Le calendrier sportif de mon cher et tendre etant beaucoup moins rempli mais tout aussi bizaroide que celui des joueurs du top 14, ce week end, pas de match pour lui, pas de match du top 14, et match des internationaux.

J'avoue tout de suite que samedi j'ai un peu fait l'impasse sur le Ecosse-Pays de Galles et sur le Angleterre-Italie. IL faisait beau, j'avais besoins d'une paire de chaussures, j'en ai profité pour aller faire les magasins. (quoi tout le monde s'en fout???).
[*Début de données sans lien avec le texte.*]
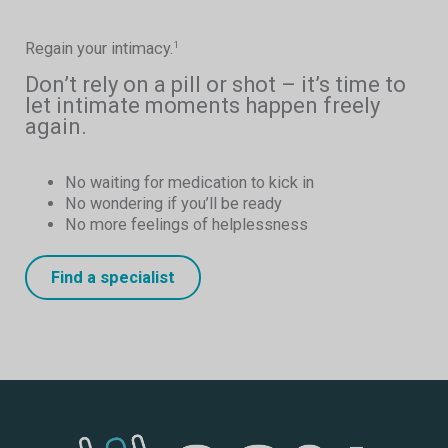
Regain your intimacy.
1
Don’t rely on a pill or shot – it’s time to
let intimate moments happen freely
again.
No waiting for medication to kick in
No wondering if you’ll be ready
No more feelings of helplessness
Find a specialist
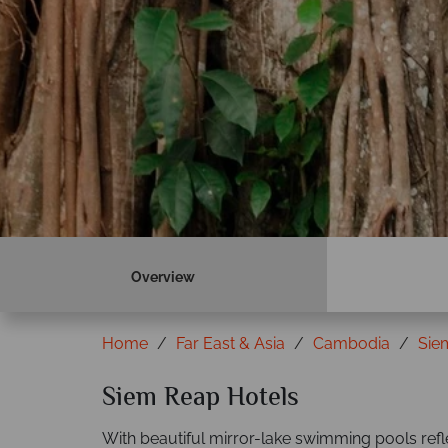
Overview
Home
Far East & Asia
Cambodia
Sie
Siem Reap Hotels
With beautiful mirror-lake swimming pools refl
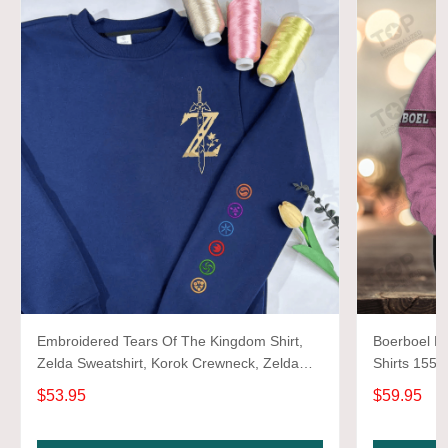
Embroidered Tears Of The Kingdom Shirt,
Boerboel Ne
Zelda Sweatshirt, Korok Crewneck, Zelda
Shirts 1550
Gift, Various Colors, Hylian Sweatshirt, Game
$53.95
$59.95
Shirt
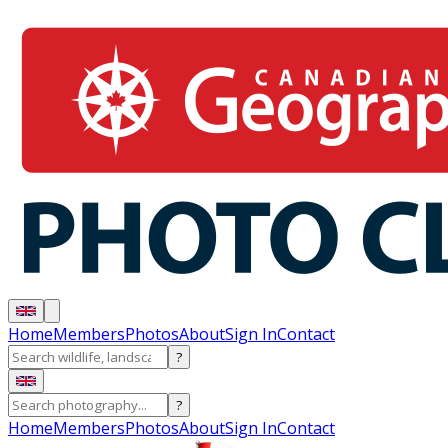
Home
Members
Photos
About
Sign In
Contact
?
?
Home
Members
Photos
About
Sign In
Contact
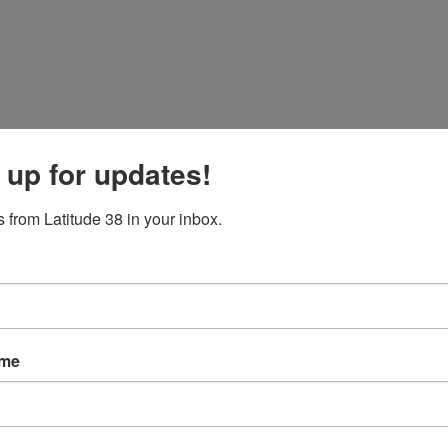
 up for updates!
 from Latitude 38 in your inbox.
ame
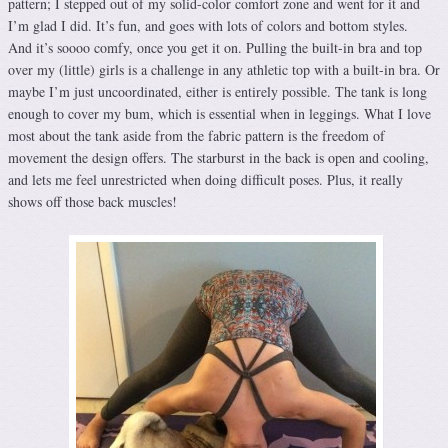
pattern; I stepped out of my solid-color comfort zone and went for it and
I’m glad I did. It’s fun, and goes with lots of colors and bottom styles.
And it’s soooo comfy, once you get it on. Pulling the built-in bra and top
over my (little) girls is a challenge in any athletic top with a built-in bra. Or
maybe I’m just uncoordinated, either is entirely possible. The tank is long
enough to cover my bum, which is essential when in leggings. What I love
most about the tank aside from the fabric pattern is the freedom of
movement the design offers. The starburst in the back is open and cooling,
and lets me feel unrestricted when doing difficult poses. Plus, it really
shows off those back muscles!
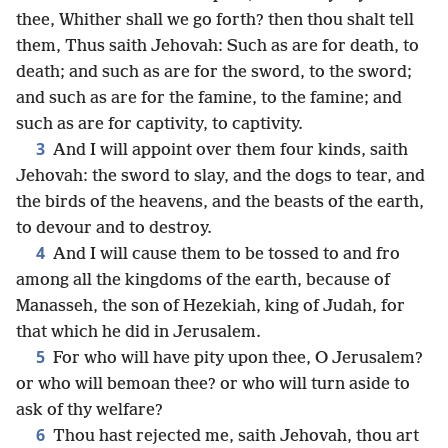
thee, Whither shall we go forth? then thou shalt tell
them, Thus saith Jehovah: Such as are for death, to
death; and such as are for the sword, to the sword;
and such as are for the famine, to the famine; and
such as are for captivity, to captivity.
3
And I will appoint over them four kinds, saith
Jehovah: the sword to slay, and the dogs to tear, and
the birds of the heavens, and the beasts of the earth,
to devour and to destroy.
4
And I will cause them to be tossed to and fro
among all the kingdoms of the earth, because of
Manasseh, the son of Hezekiah, king of Judah, for
that which he did in Jerusalem.
5
For who will have pity upon thee, O Jerusalem?
or who will bemoan thee? or who will turn aside to
ask of thy welfare?
6
Thou hast rejected me, saith Jehovah, thou art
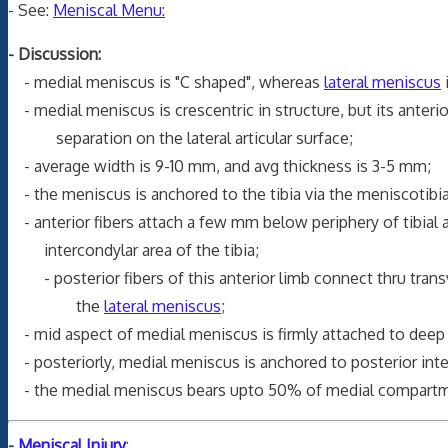
- See:
Meniscal Menu:
- Discussion:
- medial meniscus is "C shaped", whereas
lateral meniscus
- medial meniscus is crescentric in structure, but its anteri
separation on the lateral articular surface;
- average width is 9-10 mm, and avg thickness is 3-5 mm;
- the meniscus is anchored to the tibia via the meniscotibia
- anterior fibers attach a few mm below periphery of tibial a
intercondylar area of the tibia;
- posterior fibers of this anterior limb connect thru transv
the
lateral meniscus
;
- mid aspect of medial meniscus is firmly attached to dee
- posteriorly, medial meniscus is anchored to posterior int
- the medial meniscus bears upto 50% of medial compartme
-
Meniscal Injury
:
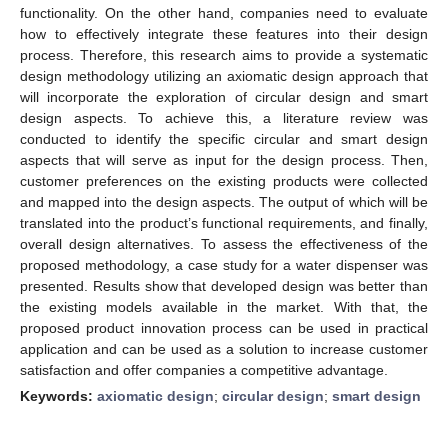
functionality. On the other hand, companies need to evaluate
how to effectively integrate these features into their design
process. Therefore, this research aims to provide a systematic
design methodology utilizing an axiomatic design approach that
will incorporate the exploration of circular design and smart
design aspects. To achieve this, a literature review was
conducted to identify the specific circular and smart design
aspects that will serve as input for the design process. Then,
customer preferences on the existing products were collected
and mapped into the design aspects. The output of which will be
translated into the product’s functional requirements, and finally,
overall design alternatives. To assess the effectiveness of the
proposed methodology, a case study for a water dispenser was
presented. Results show that developed design was better than
the existing models available in the market. With that, the
proposed product innovation process can be used in practical
application and can be used as a solution to increase customer
satisfaction and offer companies a competitive advantage.
Keywords:
axiomatic design
;
circular design
;
smart design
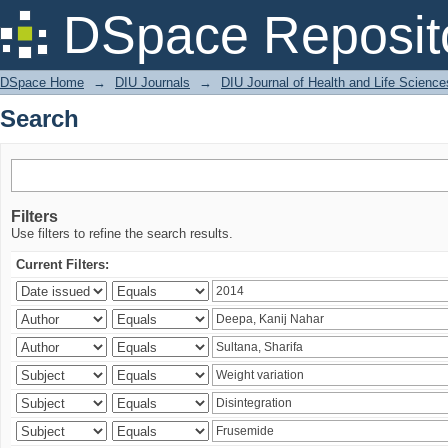
Search
DSpace Reposit
DSpace Home
→
DIU Journals
→
DIU Journal of Health and Life Science
Search
Filters
Use filters to refine the search results.
Current Filters:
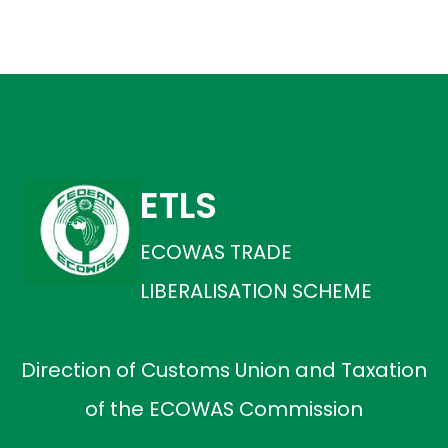
ETLS
ECOWAS TRADE
LIBERALISATION SCHEME
Direction of Customs Union and Taxation
of the ECOWAS Commission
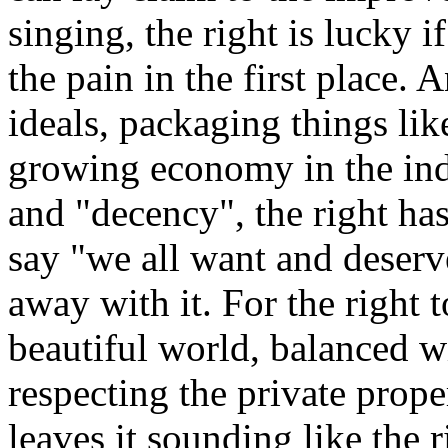
singing, the right is lucky if
the pain in the first place.
ideals, packaging things lik
growing economy in the indu
and "decency", the right has
say "we all want and deserv
away with it. For the right 
beautiful world, balanced 
respecting the private prope
leaves it sounding like the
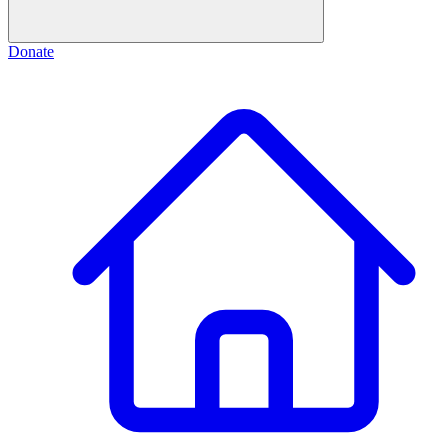
Donate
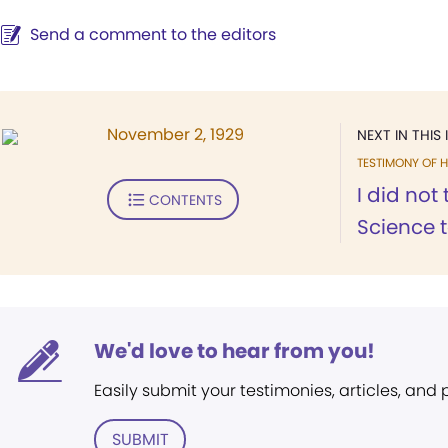
Send a comment to the editors
November 2, 1929
NEXT IN THIS 
TESTIMONY OF H
I did not
CONTENTS
Science t
We'd love to hear from you!
Easily submit your testimonies, articles, and
SUBMIT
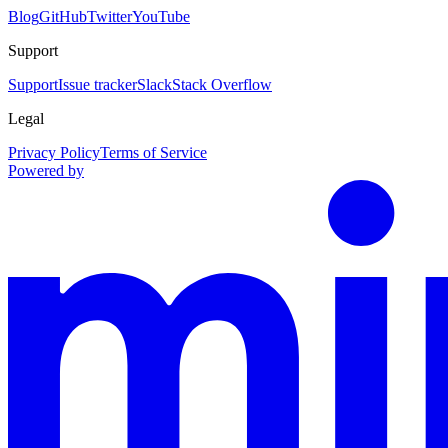
Blog
GitHub
Twitter
YouTube
Support
Support
Issue tracker
Slack
Stack Overflow
Legal
Privacy Policy
Terms of Service
Powered by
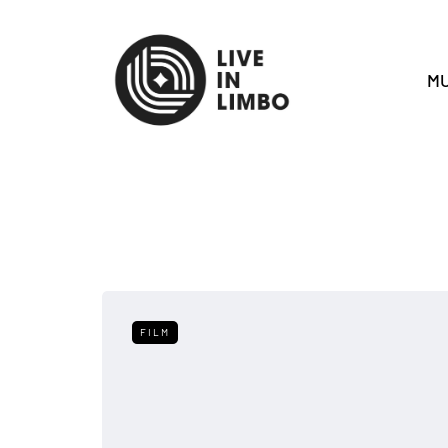
MU
FILM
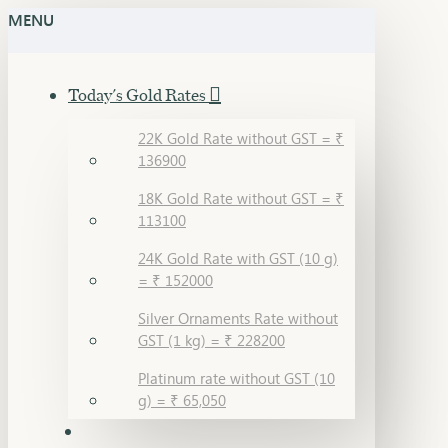
MENU
Today's Gold Rates
22K Gold Rate without GST = ₹
136900
18K Gold Rate without GST = ₹
113100
24K Gold Rate with GST (10 g)
= ₹ 152000
Silver Ornaments Rate without
GST (1 kg) = ₹ 228200
Platinum rate without GST (10
g) = ₹ 65,050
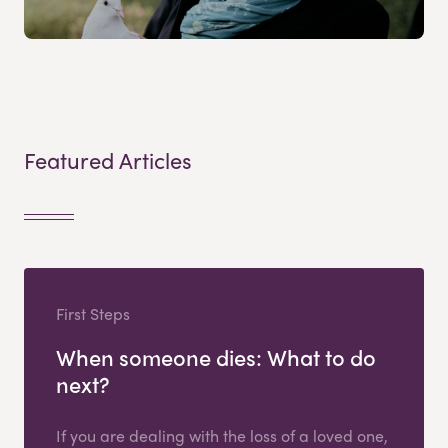
Featured Articles
First Steps
When someone dies: What to do
next?
If you are dealing with the loss of a loved one,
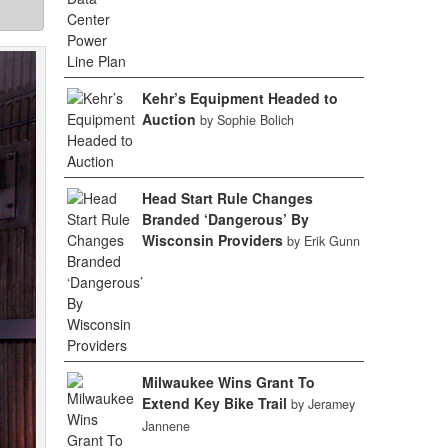
Kehr’s Equipment Headed to
Auction
by Sophie Bolich
Head Start Rule Changes
Branded ‘Dangerous’ By
Wisconsin Providers
by Erik Gunn
Milwaukee Wins Grant To
Extend Key Bike Trail
by Jeramey
Jannene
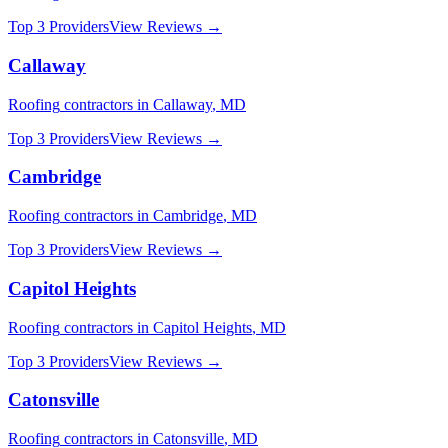
Top 3 Providers
View Reviews →
Callaway
Roofing
contractors in
Callaway
,
MD
Top 3 Providers
View Reviews →
Cambridge
Roofing
contractors in
Cambridge
,
MD
Top 3 Providers
View Reviews →
Capitol Heights
Roofing
contractors in
Capitol Heights
,
MD
Top 3 Providers
View Reviews →
Catonsville
Roofing
contractors in
Catonsville
,
MD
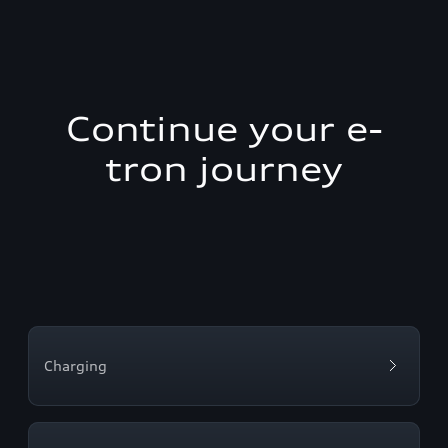
Continue your e-
tron journey
Charging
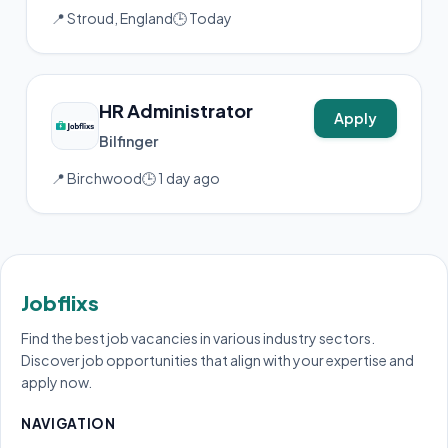
📍 Stroud, England
🕒 Today
HR Administrator
Apply
Bilfinger
📍 Birchwood
🕒 1 day ago
Jobflixs
Find the best job vacancies in various industry sectors.
Discover job opportunities that align with your expertise and
apply now.
NAVIGATION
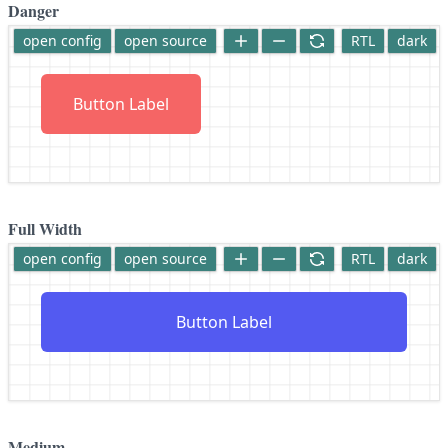
Danger
open config
open source
RTL
dark
Button Label
Full Width
open config
open source
RTL
dark
Button Label
Medium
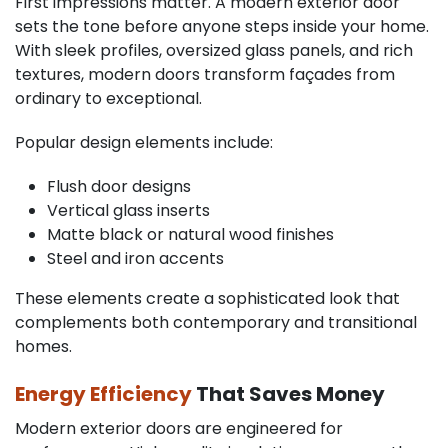
First impressions matter. A modern exterior door
sets the tone before anyone steps inside your home.
With sleek profiles, oversized glass panels, and rich
textures, modern doors transform façades from
ordinary to exceptional.
Popular design elements include:
Flush door designs
Vertical glass inserts
Matte black or natural wood finishes
Steel and iron accents
These elements create a sophisticated look that
complements both contemporary and transitional
homes.
Energy Efficiency
That Saves Money
Modern exterior doors are engineered for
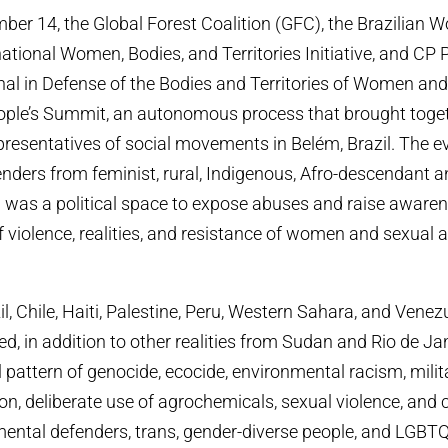
ber 14, the Global Forest Coalition (GFC), the Brazilian W
national Women, Bodies, and Territories Initiative, and CP
unal in Defense of the Bodies and Territories of Women an
eople’s Summit, an autonomous process that brought tog
presentatives of social movements in Belém, Brazil. The e
nders from feminist, rural, Indigenous, Afro-descendant 
was a political space to expose abuses and raise awaren
f violence, realities, and resistance of women and sexual 
l, Chile, Haiti, Palestine, Peru, Western Sahara, and Vene
ed, in addition to other realities from Sudan and Rio de Ja
 pattern of genocide, ecocide, environmental racism, milit
ion, deliberate use of agrochemicals, sexual violence, and 
ntal defenders, trans, gender-diverse people, and LGBT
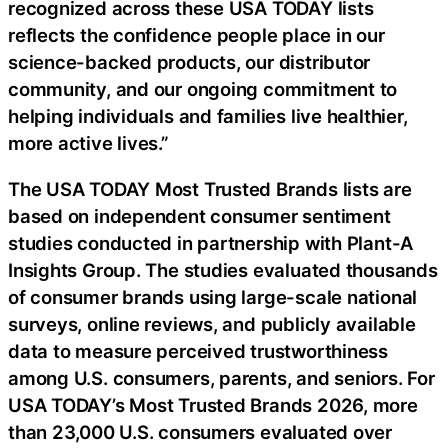
recognized across these USA TODAY lists
reflects the confidence people place in our
science-backed products, our distributor
community, and our ongoing commitment to
helping individuals and families live healthier,
more active lives.”
The USA TODAY Most Trusted Brands lists are
based on independent consumer sentiment
studies conducted in partnership with Plant-A
Insights Group. The studies evaluated thousands
of consumer brands using large-scale national
surveys, online reviews, and publicly available
data to measure perceived trustworthiness
among U.S. consumers, parents, and seniors. For
USA TODAY’s Most Trusted Brands 2026, more
than 23,000 U.S. consumers evaluated over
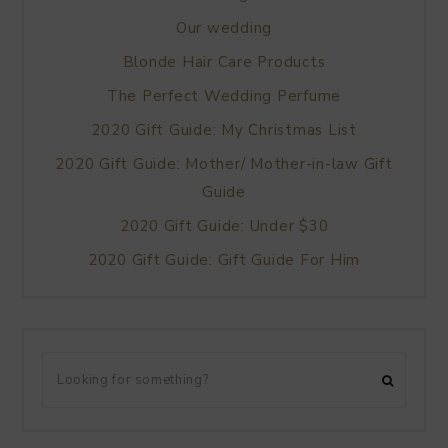
Our wedding
Blonde Hair Care Products
The Perfect Wedding Perfume
2020 Gift Guide: My Christmas List
2020 Gift Guide: Mother/ Mother-in-law Gift
Guide
2020 Gift Guide: Under $30
2020 Gift Guide: Gift Guide For Him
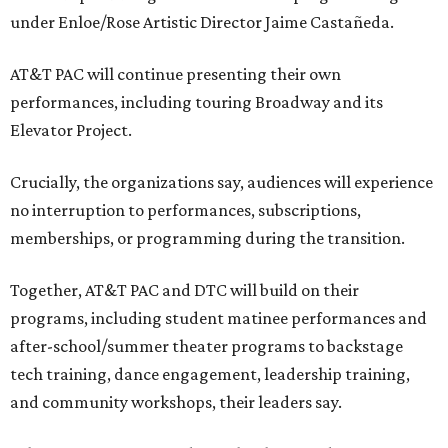
under Enloe/Rose Artistic Director Jaime Castañeda.
AT&T PAC will continue presenting their own
performances, including touring Broadway and its
Elevator Project.
Crucially, the organizations say, audiences will experience
no interruption to performances, subscriptions,
memberships, or programming during the transition.
Together, AT&T PAC and DTC will build on their
programs, including student matinee performances and
after-school/summer theater programs to backstage
tech training, dance engagement, leadership training,
and community workshops, their leaders say.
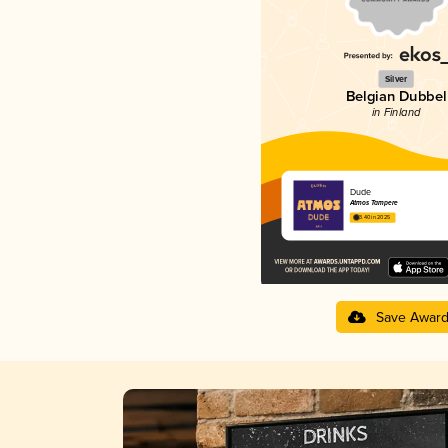
Silver
Belgian Dubbel
in Finland
Dude
Atmos Tampere
3.40 in 2025
Save Awar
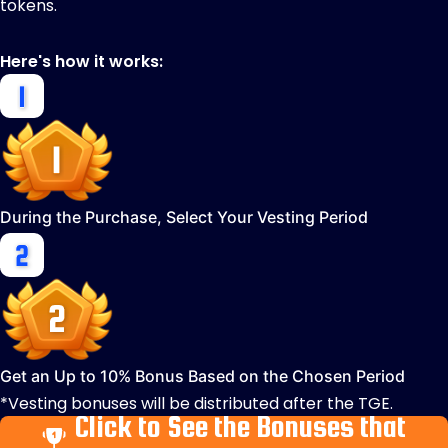
tokens.
Here's how it works:
During the Purchase, Select Your Vesting Period
Get an Up to 10% Bonus Based on the Chosen Period
*Vesting bonuses will be distributed after the TGE.
Click to See the Bonuses that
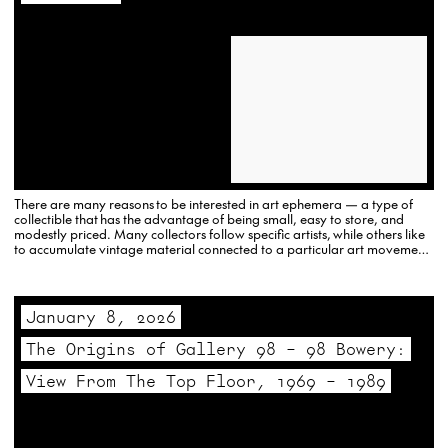
There are many reasons to be interested in art ephemera — a type of
collectible that has the advantage of being small, easy to store, and
modestly priced. Many collectors follow specific artists, while others like
to accumulate vintage material connected to a particular art movement
or art theme. To help visitors…
January 8, 2026
The Origins of Gallery 98 – 98 Bowery:
View From The Top Floor, 1969 – 1989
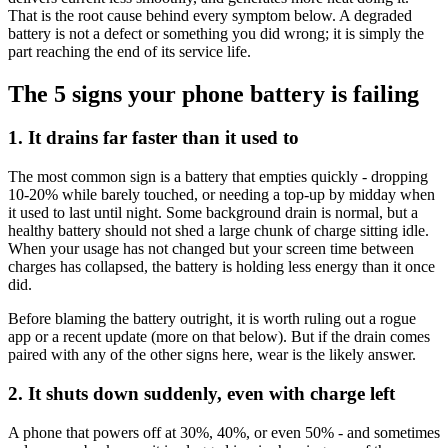
That is the root cause behind every symptom below. A degraded
battery is not a defect or something you did wrong; it is simply the
part reaching the end of its service life.
The 5 signs your phone battery is failing
1. It drains far faster than it used to
The most common sign is a battery that empties quickly - dropping
10-20% while barely touched, or needing a top-up by midday when
it used to last until night. Some background drain is normal, but a
healthy battery should not shed a large chunk of charge sitting idle.
When your usage has not changed but your screen time between
charges has collapsed, the battery is holding less energy than it once
did.
Before blaming the battery outright, it is worth ruling out a rogue
app or a recent update (more on that below). But if the drain comes
paired with any of the other signs here, wear is the likely answer.
2. It shuts down suddenly, even with charge left
A phone that powers off at 30%, 40%, or even 50% - and sometimes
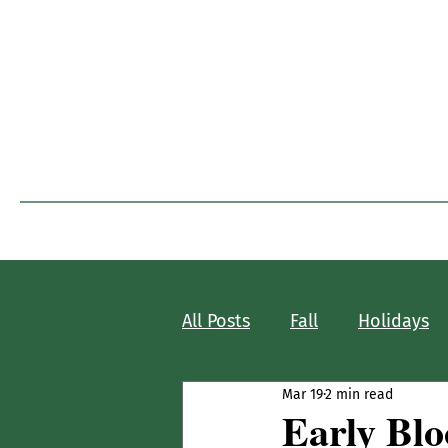
I
Home
Blog Home
All Posts
Fall
Holidays
Mar 19
2 min read
Early Bl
Par contre, dimanche, j'étais devant ma télé, emue quand France 2 nous a fait une piqure de rappel de l'histoire irlandaise (la midinette qui sommeille en moi en avait presque les larmes aux yeux), je me suis demandé comment on allait oser battre les irlandais dans ce stade là. Pendant quelques dizième de seconde, en écoutant les hymnes irlandais, j'ai souhaité la victoire irlandaise. J'ai repensé à toutes ces bonnes soirées dans les pubs irlandais de Paris à danser sur les bars en buvant de la Guiness (enfin pas moi parce que j'aime pas la bière), je me suis encore dit qu'il fallait absolument que Petitmari et moi se fassions un week end à Dublin, je me sentais en communion avec l'Irlande.
Et puis je me suis reprise et j'ai hurlé "allez les gars, on va les écraser ces trefles à 4 feuilles!", heuu enfin non, je veux dire "allez les bleus, soyez fair-play, soyez sport, soyez forts!", et je me suis plongée dans ce match passionnant, plein de suspense, qui s'est joué à 2000 à l'heure. Un très beau match. Et une victoire des bleus à l'arrachée. Comme je suis une vraie midinette (pour ceux qui en doutaient...), j'ai eu un pincement au coeur au coup de sifflet final. J'ai regardé ces pauvres joueurs verts abattus par la défaite, la larme à l'oeil (eux, pas moi), et je me suis dit: "pourvu qu'ils écrasent les anglais dans ce stade!".

Le 24 fevrier, je ferais une infidélité à Johnny. Pour une fois, je croiserai les doigts pour qu'il manque toutes ses pénalités. Je serais irlandaise!